* Your instructions *
Determine the number of lines in the entries below in which the word "size" appears, and reply with that number only.

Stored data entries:
************
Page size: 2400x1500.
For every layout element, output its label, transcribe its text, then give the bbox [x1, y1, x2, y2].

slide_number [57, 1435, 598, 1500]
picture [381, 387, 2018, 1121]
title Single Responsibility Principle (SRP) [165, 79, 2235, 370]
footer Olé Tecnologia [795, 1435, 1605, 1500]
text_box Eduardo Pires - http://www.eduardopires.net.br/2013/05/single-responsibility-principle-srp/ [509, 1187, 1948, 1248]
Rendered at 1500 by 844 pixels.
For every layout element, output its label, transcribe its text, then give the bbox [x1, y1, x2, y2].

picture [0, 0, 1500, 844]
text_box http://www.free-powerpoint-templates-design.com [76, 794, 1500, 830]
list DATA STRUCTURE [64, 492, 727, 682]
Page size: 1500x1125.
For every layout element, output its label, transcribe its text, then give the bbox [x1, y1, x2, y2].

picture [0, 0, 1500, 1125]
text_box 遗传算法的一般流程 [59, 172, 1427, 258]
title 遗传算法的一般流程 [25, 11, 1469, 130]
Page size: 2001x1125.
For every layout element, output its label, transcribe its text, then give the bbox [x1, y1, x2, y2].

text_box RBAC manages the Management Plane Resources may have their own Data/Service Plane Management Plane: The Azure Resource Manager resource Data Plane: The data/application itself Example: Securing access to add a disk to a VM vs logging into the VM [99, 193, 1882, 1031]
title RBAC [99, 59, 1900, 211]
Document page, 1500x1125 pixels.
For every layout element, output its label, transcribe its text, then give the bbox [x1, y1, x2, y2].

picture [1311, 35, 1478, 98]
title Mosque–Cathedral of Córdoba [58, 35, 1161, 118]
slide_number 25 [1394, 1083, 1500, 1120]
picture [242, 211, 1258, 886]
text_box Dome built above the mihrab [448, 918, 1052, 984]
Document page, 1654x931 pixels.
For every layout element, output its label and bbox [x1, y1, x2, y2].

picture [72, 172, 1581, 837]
************
* Result *
3